Artists of the animalier movement were referred to as les animaliers. Important artists of the animalier movement included Antoine-Louis Barye (1796–1875), Rembrandt Bugatti (1884–1916), George Stubbs (1724–1806), Alfred Dedreux (1810–1860), Christopher Fratin (1801–1864), Alexandre Guionnet, Pierre-Jules Mêne (1810–1879). Rosa Bonheur (1822–1899), Isidore Bonheur (1827–1901), Anna Hyatt Huntington (1876–1973), Paul-Edouard Delabrierre (1829–1912), Alfred Dubucand (1828–1894), Jules Moigniez (1835–1894) and Émile-Coriolan Guillemin (1841–1907).

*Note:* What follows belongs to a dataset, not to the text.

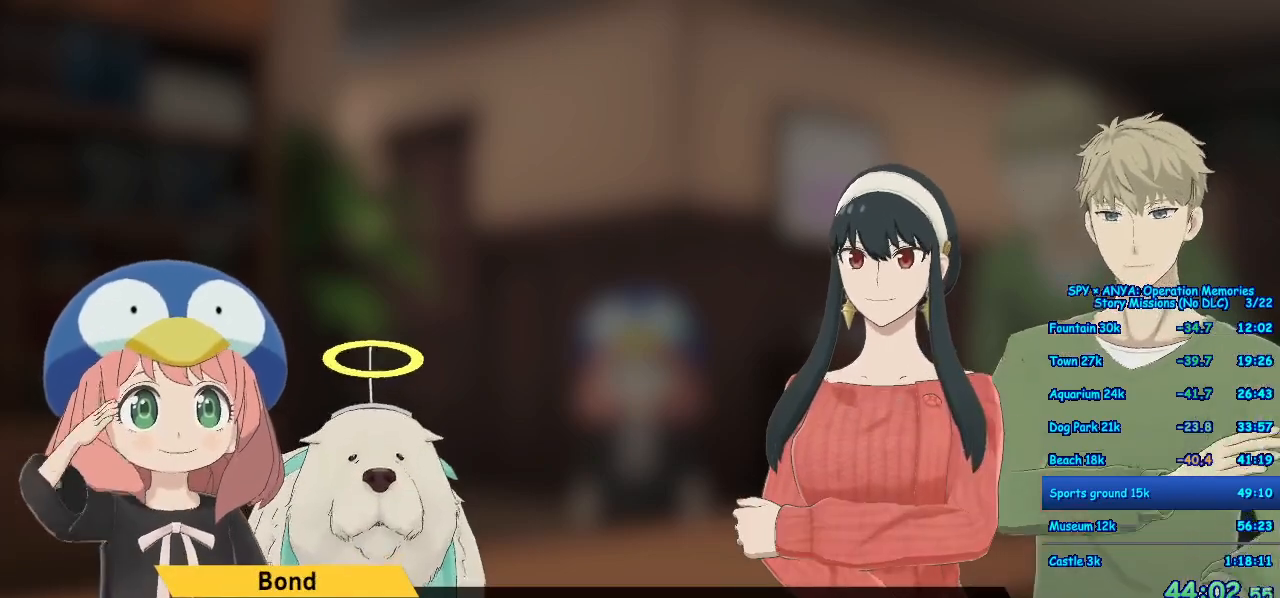
Gameplay with a controller (Xbox layout); each line is a JSON object with the inputs held at the frame after it. "events" lists button and stick changes between this image and that frame as [ms after this image, input, new state], when the widget could be followed in between. Not read: DPAD_DOWN DPAD_LEFT DPAD_RIGHT DPAD_UP L2 L3 R2 R3.
{"buttons": ["R1"], "left_stick": "center", "right_stick": "center"}
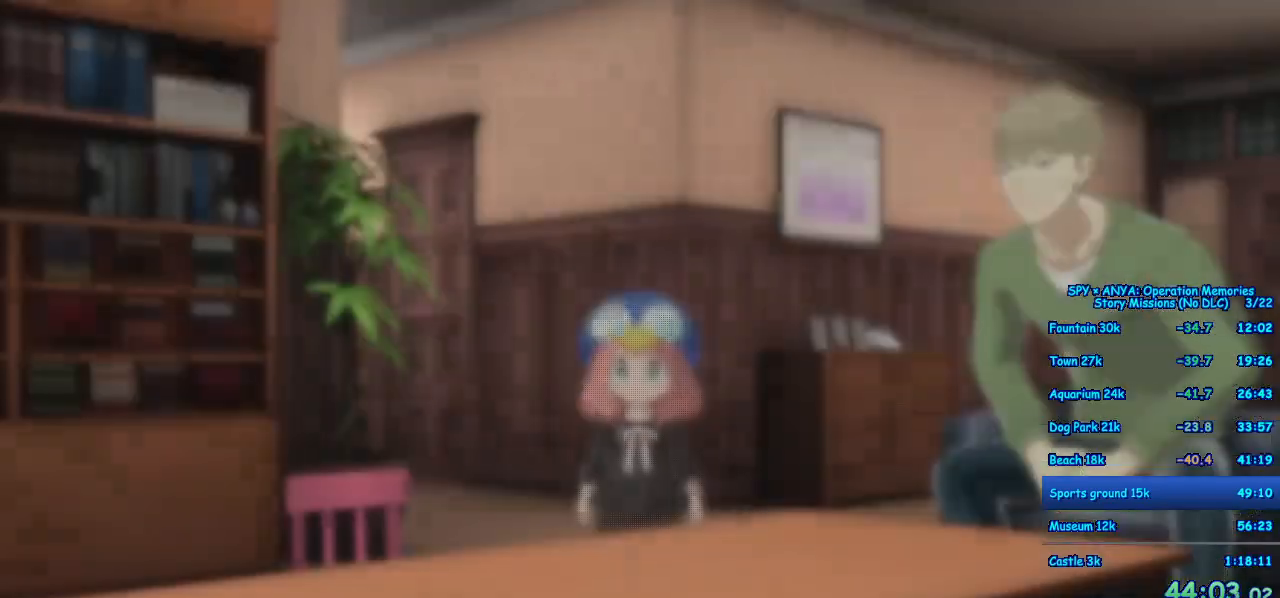
{"buttons": ["R1"], "left_stick": "center", "right_stick": "center", "events": []}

== Animalier reproductions ==
Many beautiful replicas are made of animalier sculpture, which may be cast or molded in any size and of any material. The most desirable of these are exact in detail and made from the same material, such as cast iron, spelter, or cast bronze, as used in the artist's original sculpture. Most of the original animalier sculptors used the traditional lost wax process of casting prevalent at the time. Alexandre Guionnet was exceptional in that he worked in wood. Modern reproductions of the original sculptures frequently use patinated verdigris cast bronze or iron, or bonded marble resin (pulverized reconstituted marble combined with resin glue), as well as various other materials and techniques, such as a composite of Capiz placuna placenta oyster shells, also known as window oyster shells, which come primarily from the Philippines (where they are known as kapiz).